Article continues after this advertisement“They will also find a Bible in his backpack,” Ramon told me as he wept for his son. I told Ramon that if Michael doesn’t make it to Heaven, then none of us have a chance.
My youngest son, Eric, who attended classes with Michael and who knew him since they were kids, attended a candlelight community vigil at the street where he was shot. It was overflowing with people as was the mass for Michael held at our parish a few days later. Everyone wept for Michael, for our church, for our community and for our society.
Why, God, why did you take Michael? Why not take drug addicts, the low-life scum who prey on our community? Why take the rare saint among a sea of sinners?
These were the questions asked at Michael’s wake but they are also the type of questions people ask whenever seemingly senseless tragedies occur. Are we simply the random victims of fate or are the tragedies planned and controlled by a higher power?
Thorton Wilder, the novelist-playwright known most for his plays, Our Town, and The Matchmaker (which later became “Hello Dolly”), wrote his second novel, The Bridge of San Luis Rey, in 1927 to address these issues.
The opening sentence of “Bridge” describes the pivotal event of the book: “On Friday noon, July the twentieth, 1714, the finest bridge in all Peru broke and precipitated five travelers into the gulf below.”
A witness to the tragedy, Brother Juniper, a Franciscan monk from Italy who happened to be in Peru, reflects on what he saw: “Why did this happen to those five?’ If there were any plan in the universe at all, if there were any pattern in a human life, surely it could be discovered mysteriously latent in those lives so suddenly cut off. Either we live by accident and die by accident, or we live by plan and die by plan.”
Brother Juniper then sets out to “inquire into the secret lives of those five persons, that moment falling through the air, and to [surmise] the reason of their taking off.”

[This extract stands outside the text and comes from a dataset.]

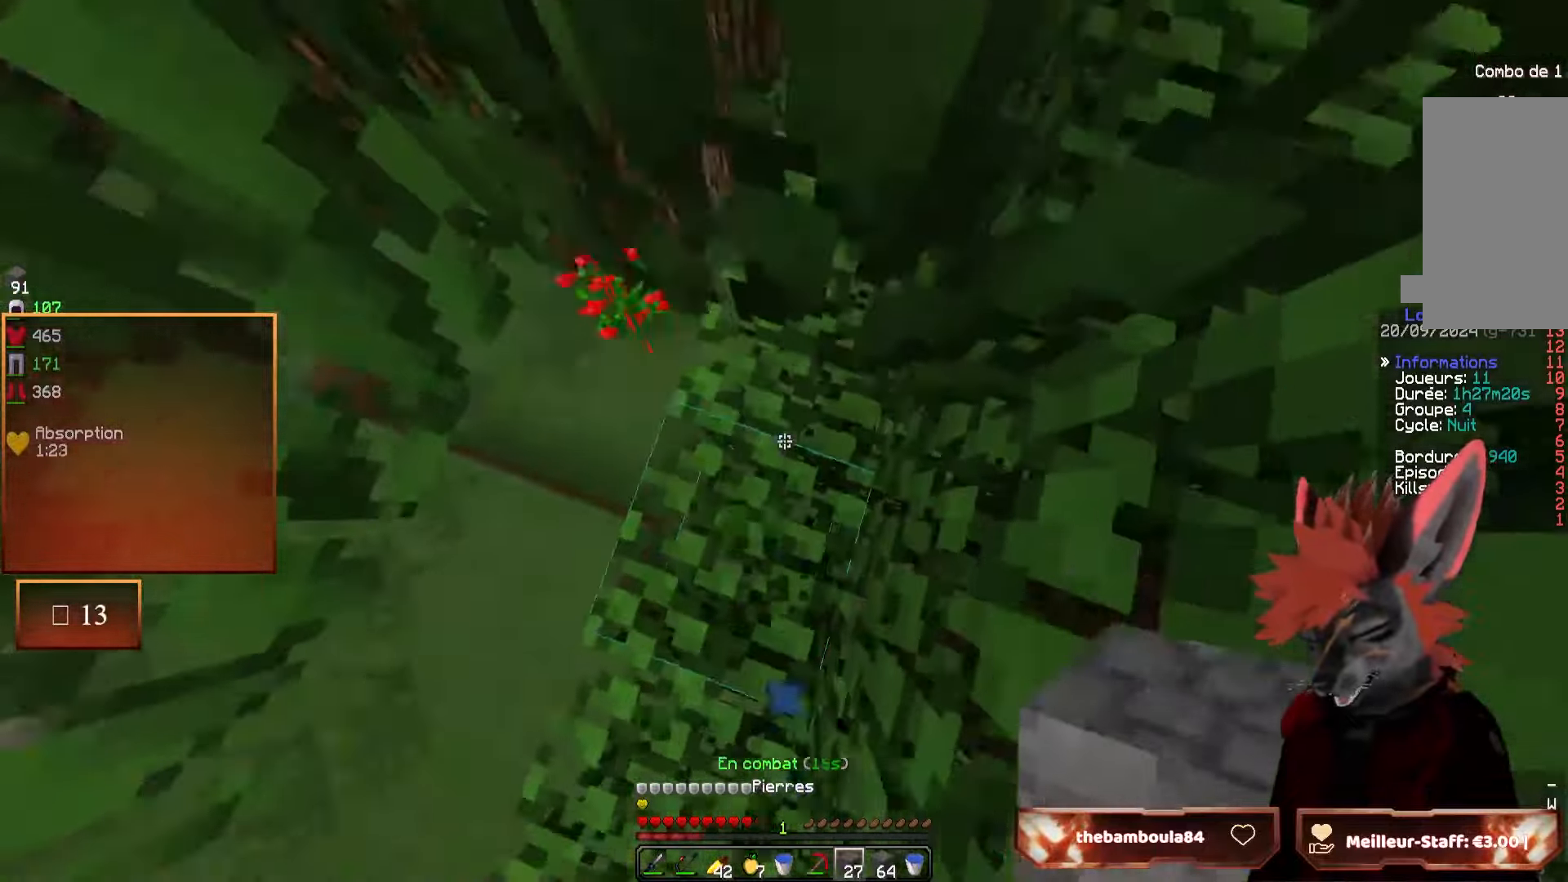
{"keys": ["z"], "mouse": [], "events": [[217, "mouse_right", "down"], [317, "mouse_right", "up"], [417, "z", "down"]]}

In the course of his investigation, Brother Juniper discovers that they had all completed a problematic situation in their lives and that they were now ready to transition to the next phase.
But this book was fiction and the author can always create events that conveniently fit into his premise that people die after completing one phase. This is not what happens in real life. Michael Marquez was not in transition when his life was snuffed out.
Neither were the 2,900 victims of the Twin Towers terrorist attack in 9/11, nor the 58 victims of the Ampatuan Massacre in November of 2009, nor the 6,500 victims of Super typhoon Haiyan/Yolanda in November of 2013. They were not in transition.
Wilder himself may have abandoned his original premise when he wrote another novel, 40 years later, that set up an alternative explanation for suffering.
In The Eight Day, a good, decent man is falsely accused of murdering his neighbor. In the course of clearing himself from the accusation of the bad guys who sought to frame him, he loses everything. The book does not end with his vindication and the villains punished.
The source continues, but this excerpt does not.